(Image credit: Kali Ciesemier)
When a twentysomething editor gambled on her career, she created a publishing phenomenon.
An an unproven assistant editor in her early twenties, Joëlle Delbourgo got an unwelcome message: Her boss at Bantam wanted to see her. Immediately.
It was 1978, and Delbourgo was championing a new children’s title called The Cave of Time. The book was something of an anomaly: It didn’t have a plot or a main character or even a proper ending. Instead, the reader was asked to assume the role of the hero. Every few pages, he or she had to make a critical decision on how to proceed. There were about 40 possible endings, with some paths leading to glory and others ending in alien invasion, tyrannosaurus attack, and other forms of ruin. Delbourgo hoped to make it her first major acquisition.
In fact, she hoped to pursue it as a series. But as a junior voice in the company, she had no idea how her higher-ups would respond to such an experimental project. As she stepped into the cavernous office of Oscar Dystel, Bantam’s president, anxiety struck.

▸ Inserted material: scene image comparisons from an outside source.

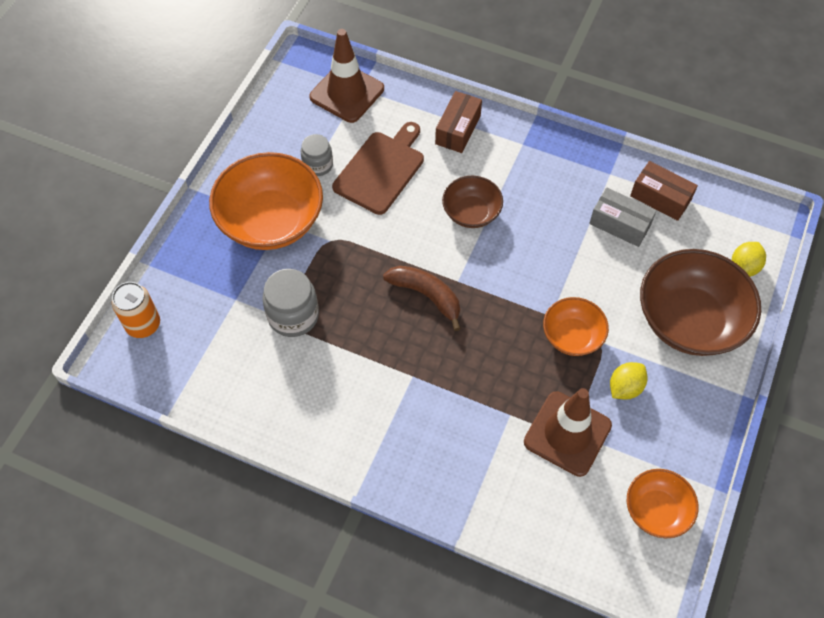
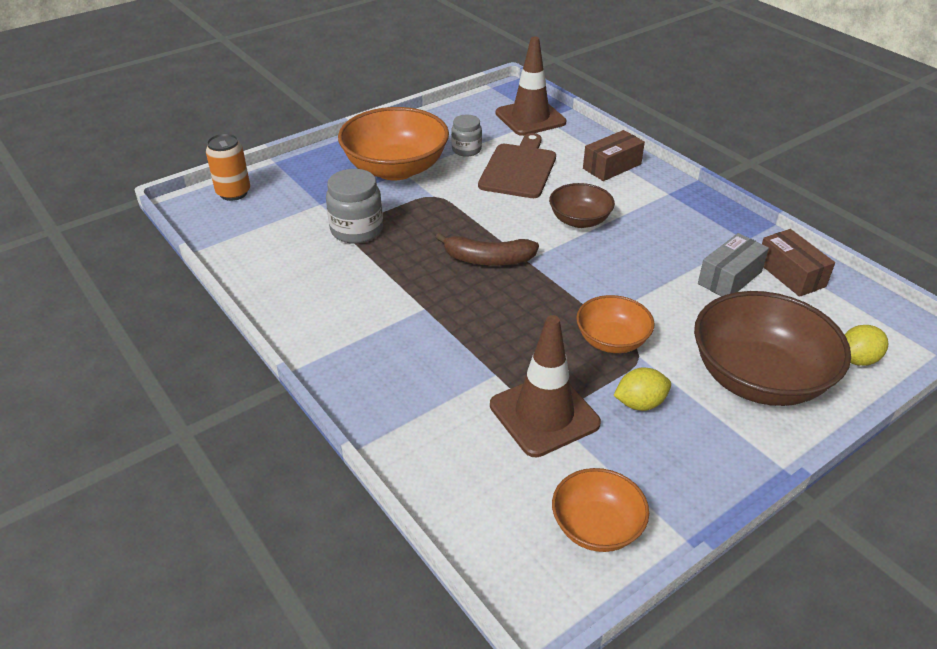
camera: 30 degrees right, 20 degrees down
brown cutting board [332,122,424,215] -> brown cutting board turned 45 degrees counterclockwise [478,133,556,198]
brown banana [383,266,461,331] -> brown banana turned 120 degrees clockwise [435,233,539,266]
grey box [589,188,657,247] -> grey box turned 75 degrees clockwise [698,233,769,296]

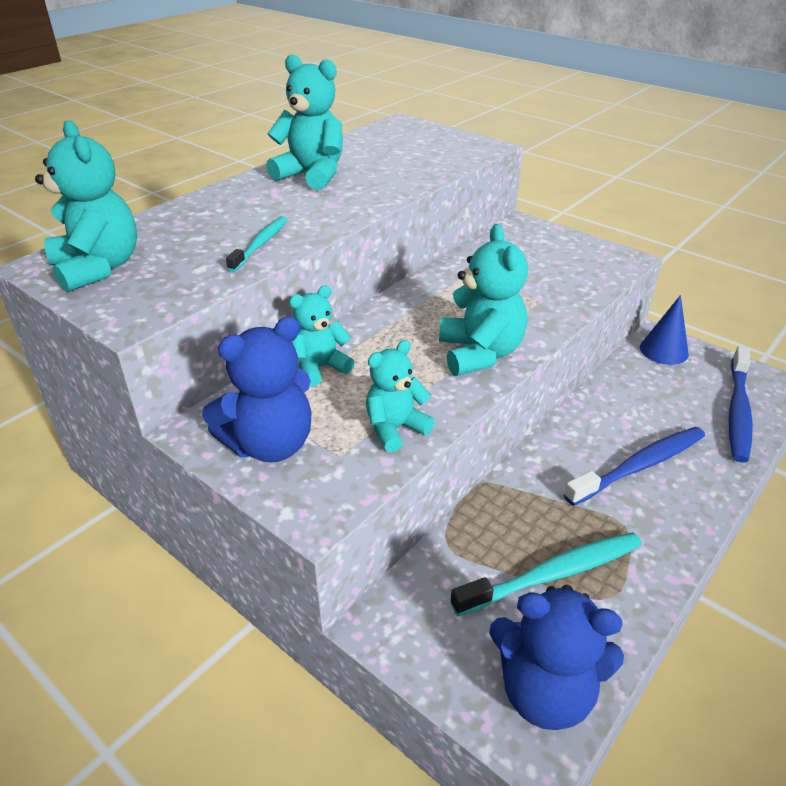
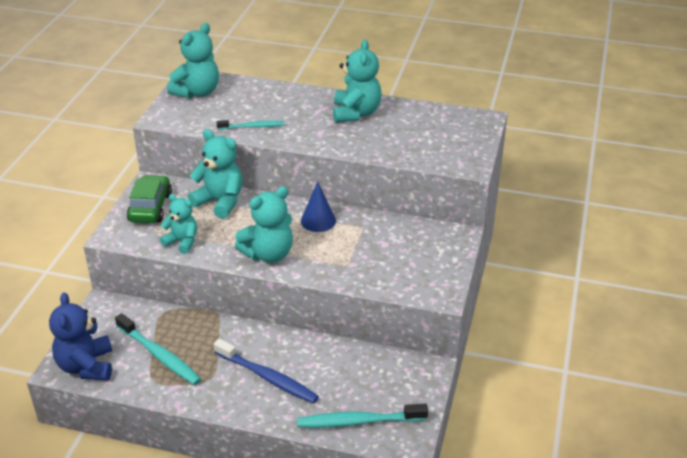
camera: 65 degrees right, 0 degrees up
blue teddy bear [202,317,311,462] -> green car [127,175,172,223]
turquoise teddy bear [289,285,355,387] -> turquoise teddy bear [188,129,243,219], size x1.53
blue cone [640,295,689,365] -> blue cone moved to [301,182,336,232]
blue toothbrush [729,346,753,463] -> turquoise toothbrush [297,404,428,428]

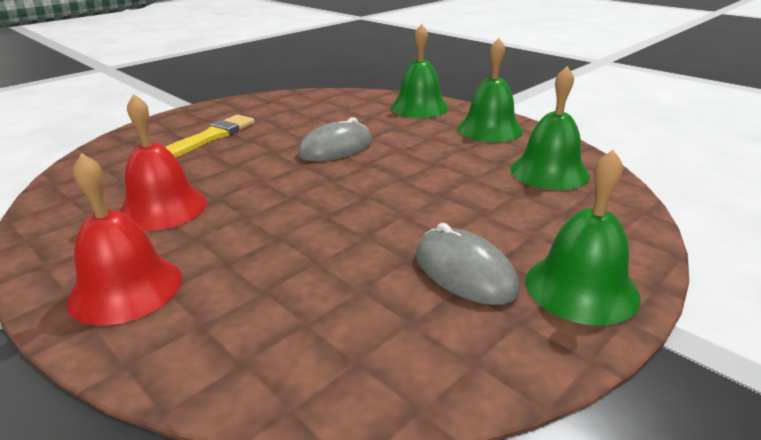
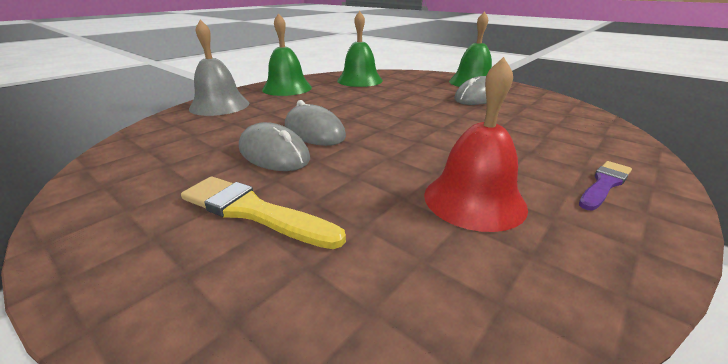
camera: 95 degrees left, 0 degrees up
red bell [66,153,182,325] -> purple brush [579,161,632,211]
green bell [391,24,449,118] -> grey bell [189,20,249,116]
none -> grey mouse [239,122,310,171]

“I understand you’re trying to change the way kids read,” he barked. She was. And she wasn’t alone.
A decade prior, a lawyer named Edward Packard had hit upon an idea. He often told his kids bedtime stories, and whenever he couldn’t figure out how to resolve a story, he asked them to weigh in with options. He soon realized that they enjoyed the stories more when they helped choose the endings.
This interactivity was a valuable storytelling device—it both harnessed the kids’ attention and took advantage of their innate creativity—and Packard wondered whether there was a clever way to package it in book form. During his commute, he began writing a shipwreck adventure called Sugarcane Island, with multiple storylines that required reader participation.
When, in 1969, he passed his finished copy along to a friend of a friend who worked as a William Morris literary agent, the feedback was glowing. “The agent said he would be surprised if there were no takers,” Packard recalls. “Then he proceeded to be surprised.”